This book is about the new global map that is being shaped by dramatic shifts in geopolitics and energy. It is also about where this map is taking us. Geopolitics focuses on the shifting
balance and rising tensions among nations. Energy reflects farreaching alterations in global supply and flows, driven in major part by the remarkable change in the energy position of the United States, and by the growing global role of renewables and the new politics of climate.
Different kinds of power are in play. One is the power of nations that is shaped by economics, military capabilities, and geography; by grand strategy and calculated ambition; by suspicion and fear; and by the contingent and the unexpected. The other is the power that comes from oil and gas and coal, from wind and solar, and from splitting atoms, and the power that comes from policies that seek to reorder the world’s energy system and move toward net zero carbon in the name of climate.
This is no simple map to follow, for it is dynamic, constantly changing.
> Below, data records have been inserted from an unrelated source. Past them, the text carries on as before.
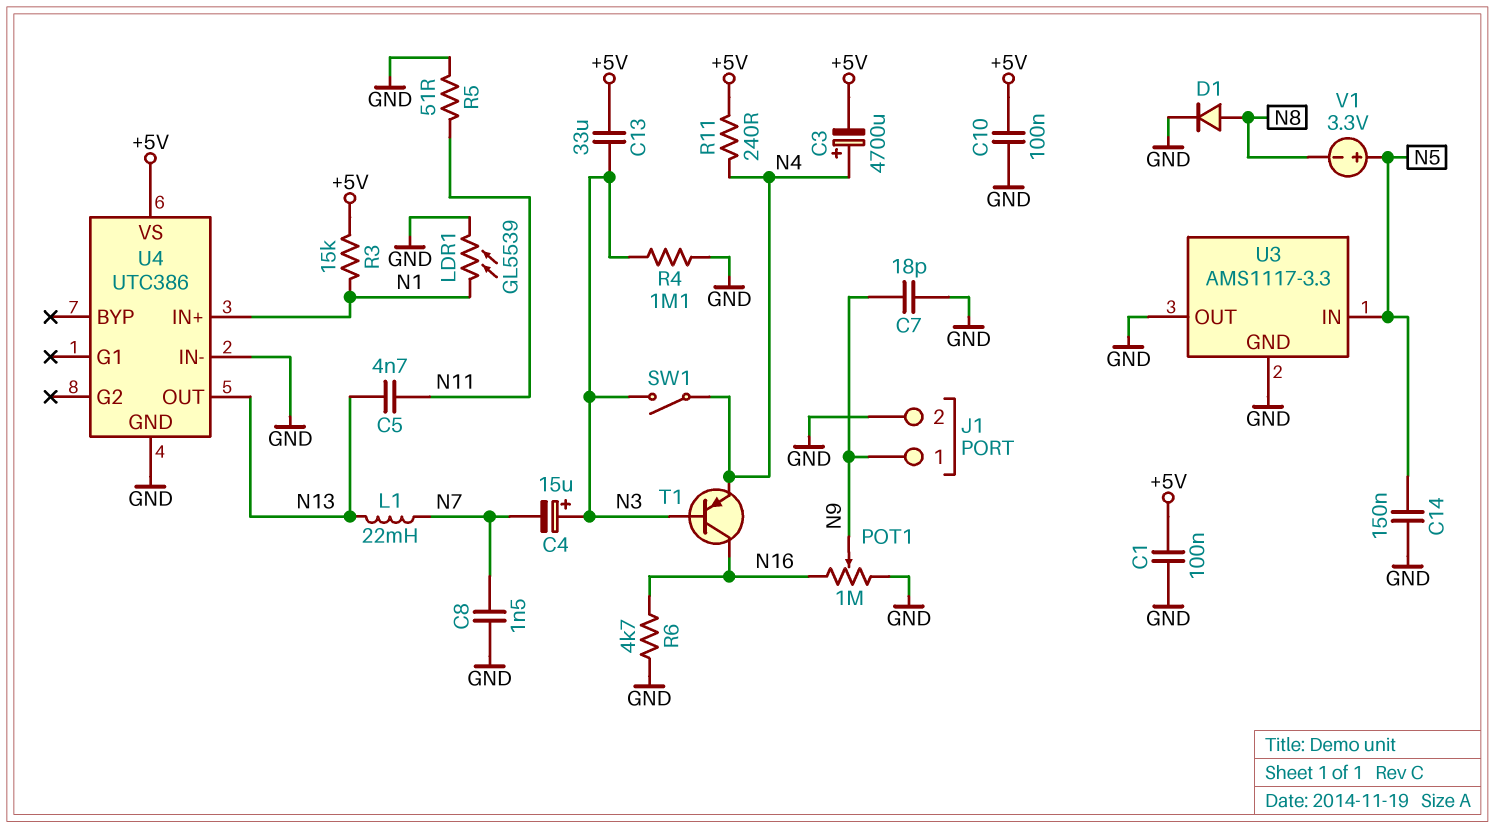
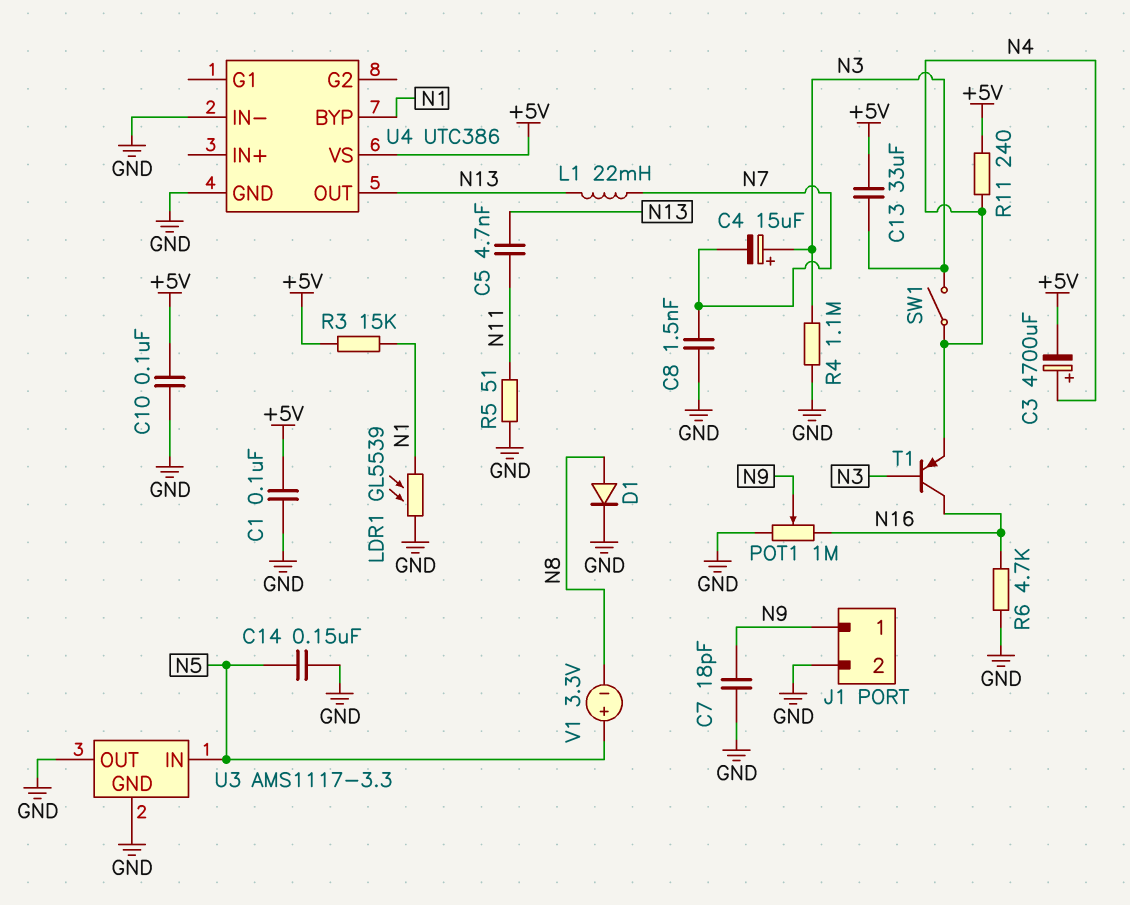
U4 pin BYP: none -> N1
U4 pin IN+: N1 -> none

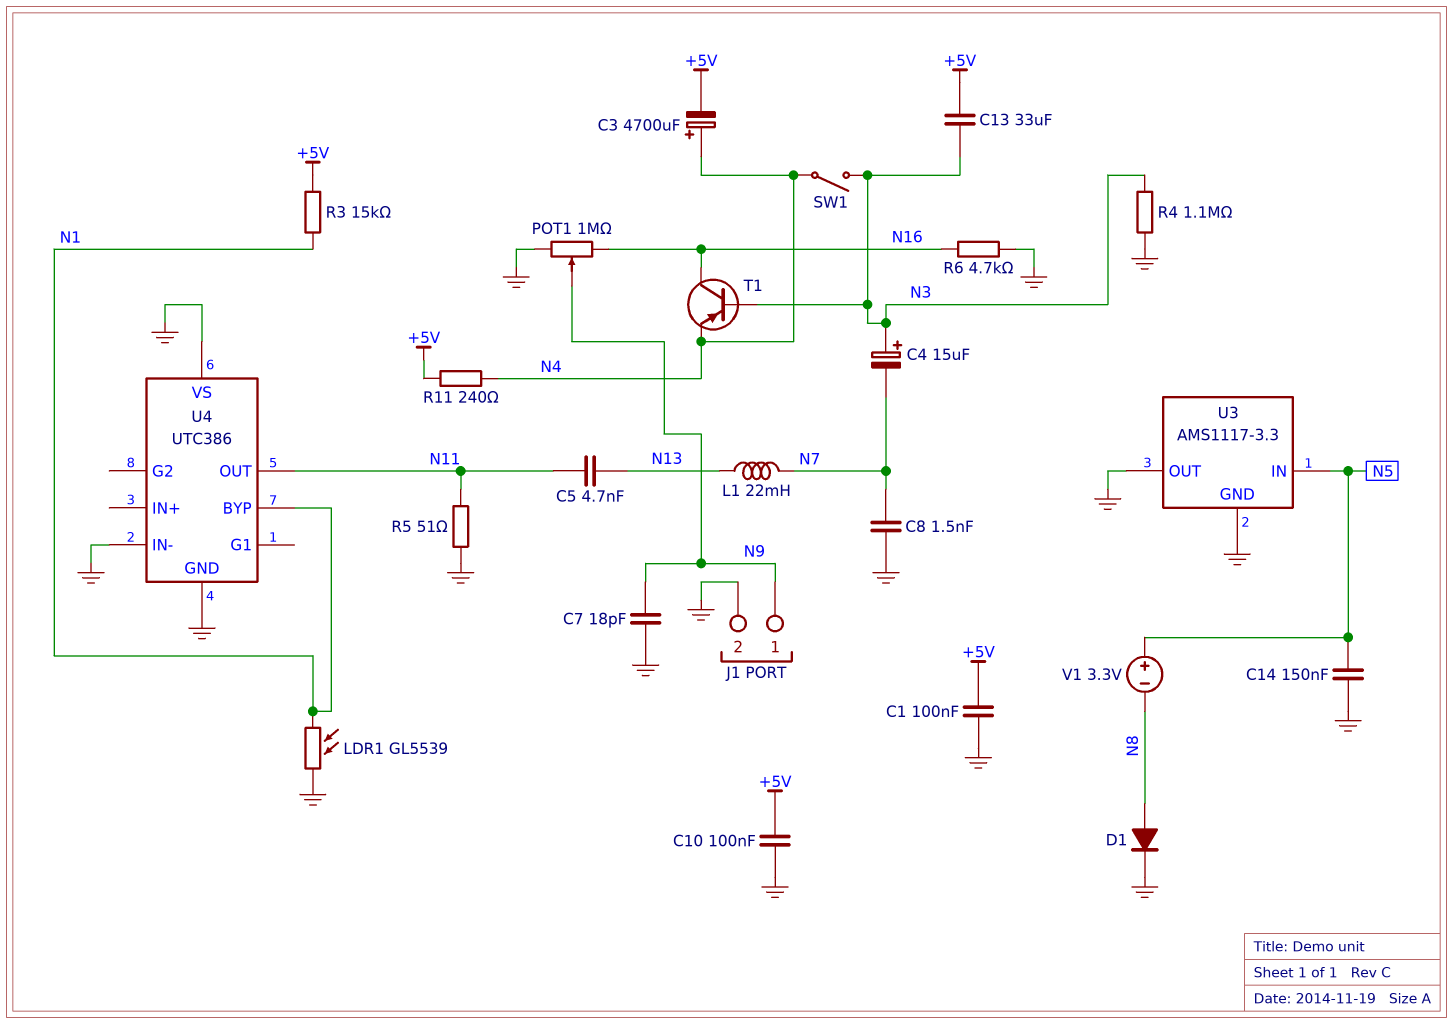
U4 pin OUT: N13 -> N11
U4 pin VS: +5V -> GND

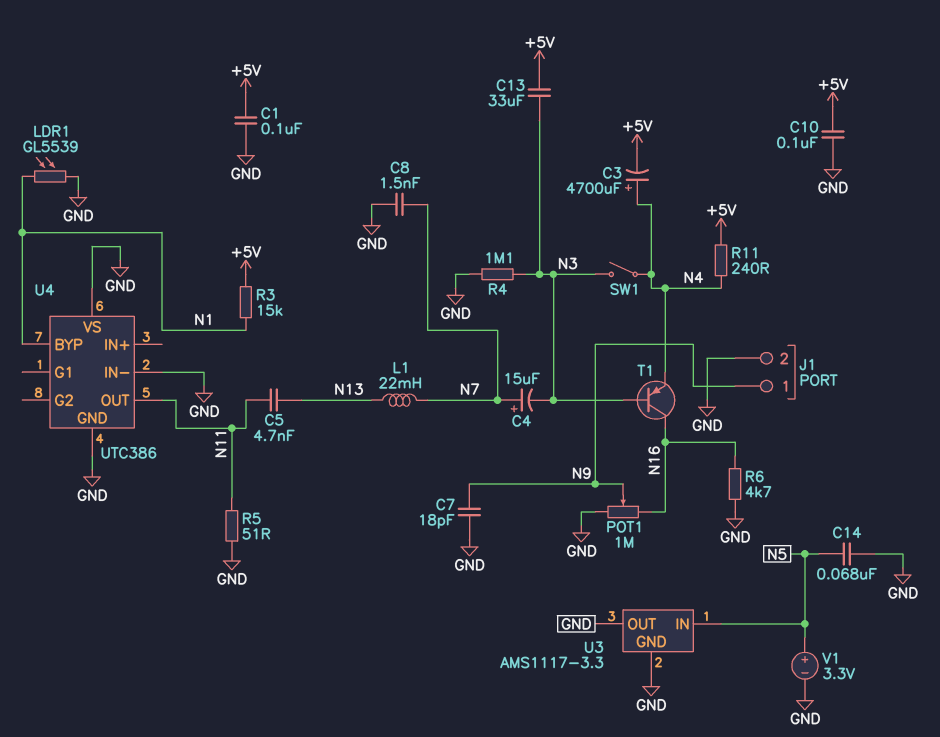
C4: 15uF (plus N3, minus N7) -> 15uF (plus N7, minus N3)
C14: 150nF (GND, N5) -> 68nF (GND, N5)
D1: diode (A N8, K GND) -> none
V1: 3.3V (plus N5, minus N8) -> 3.3V (plus N5, minus GND)

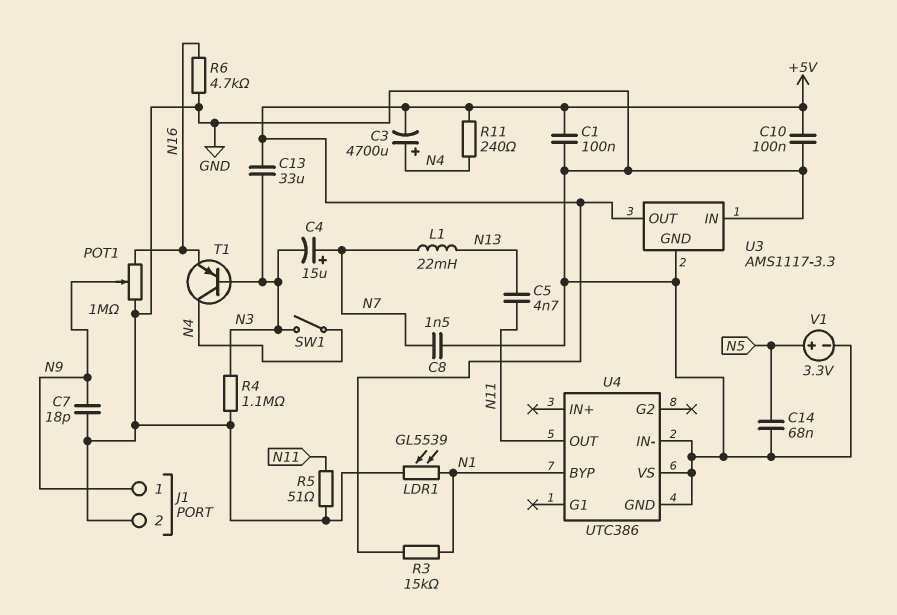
T1: PNP (B N3, C N16, E N4) -> PNP (B N3, C N4, E N16)
U3 pin IN: N5 -> GND
U3 pin OUT: GND -> +5V

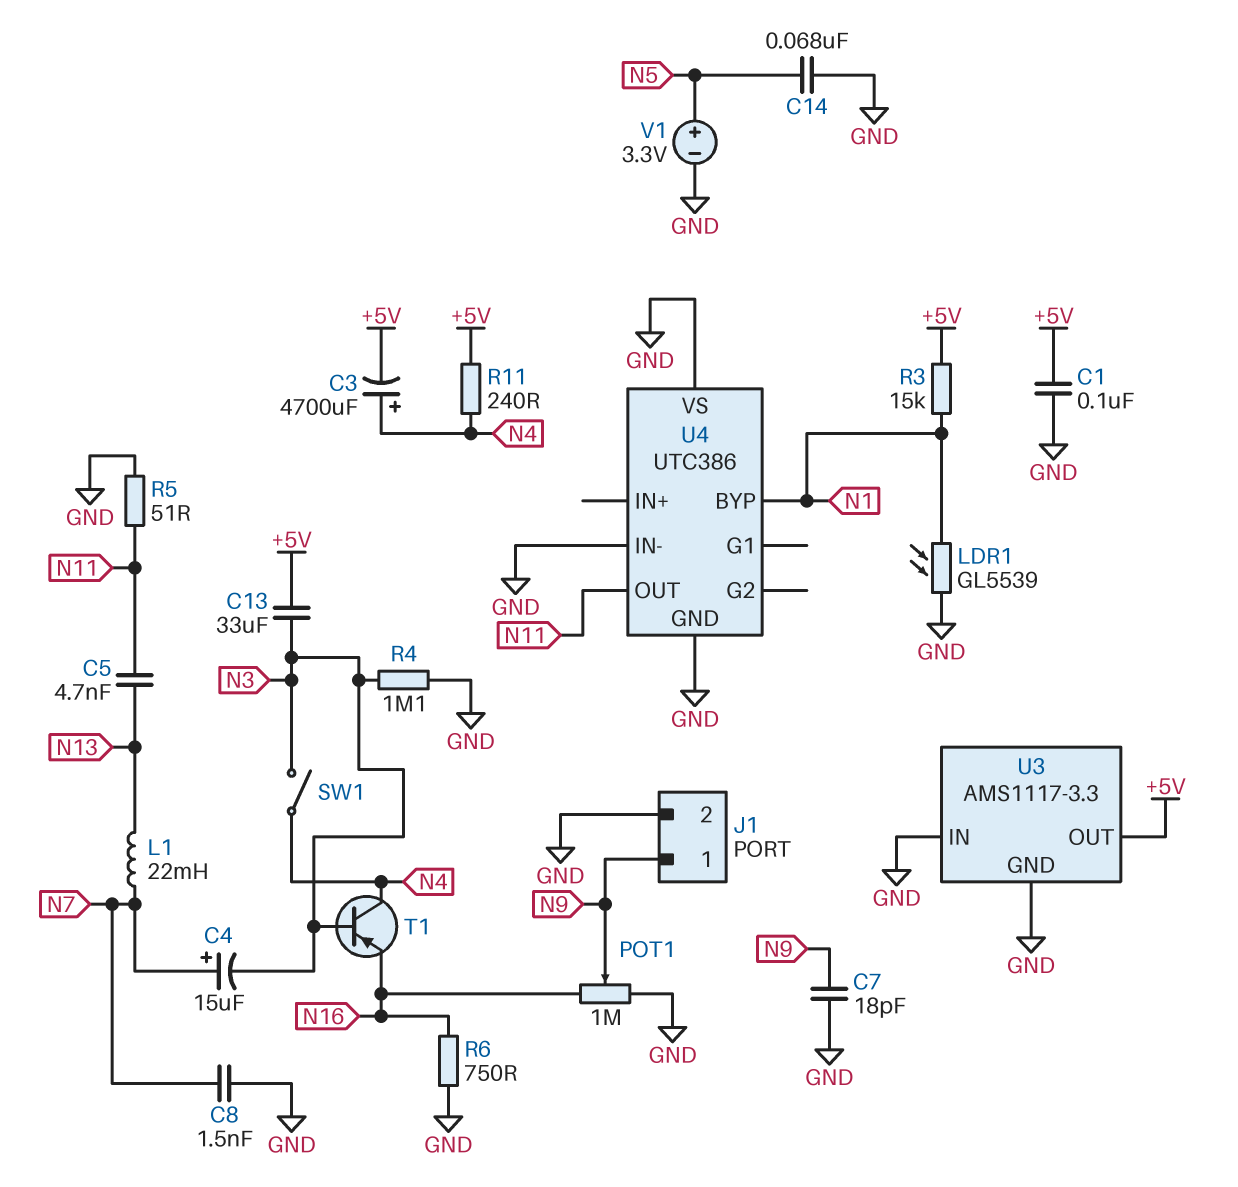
C10: 100nF (+5V, GND) -> none
R6: 4.7k (GND, N16) -> 750 (GND, N16)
It has been made even more complicated by the coronavirus that swept out of China and across the planet in 2020, bringing grief and vast human suffering and disarray. It also shut down the world economy, disrupted commerce both local and global, destroyed jobs and businesses and impoverished many, plunged the world economy into the deepest recession since the Great Depression, added enormously to public debt, accentuated the tensions among countries, and created vast turmoil in global energy markets.